**WHAT YOU ARE ASKED TO DO**.
Return each line from the rows below that contains the word "family".

**PROVIDED DATA**.
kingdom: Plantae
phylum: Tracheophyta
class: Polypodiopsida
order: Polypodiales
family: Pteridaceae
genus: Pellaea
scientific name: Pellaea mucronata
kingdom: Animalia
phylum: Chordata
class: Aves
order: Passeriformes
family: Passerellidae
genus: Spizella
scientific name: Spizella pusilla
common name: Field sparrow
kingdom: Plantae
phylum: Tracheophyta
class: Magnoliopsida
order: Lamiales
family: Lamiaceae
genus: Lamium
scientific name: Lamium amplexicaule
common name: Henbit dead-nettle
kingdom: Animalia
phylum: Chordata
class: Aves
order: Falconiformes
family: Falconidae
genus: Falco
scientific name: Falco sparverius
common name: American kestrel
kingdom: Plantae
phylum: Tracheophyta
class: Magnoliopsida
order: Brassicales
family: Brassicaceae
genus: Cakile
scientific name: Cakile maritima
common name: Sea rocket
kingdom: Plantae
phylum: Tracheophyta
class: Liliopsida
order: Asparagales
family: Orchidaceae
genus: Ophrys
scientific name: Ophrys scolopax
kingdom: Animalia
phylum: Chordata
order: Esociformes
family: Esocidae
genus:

**COMPLETE OUTPUT**.
family: Pteridaceae
family: Passerellidae
family: Lamiaceae
family: Falconidae
family: Brassicaceae
family: Orchidaceae
family: Esocidae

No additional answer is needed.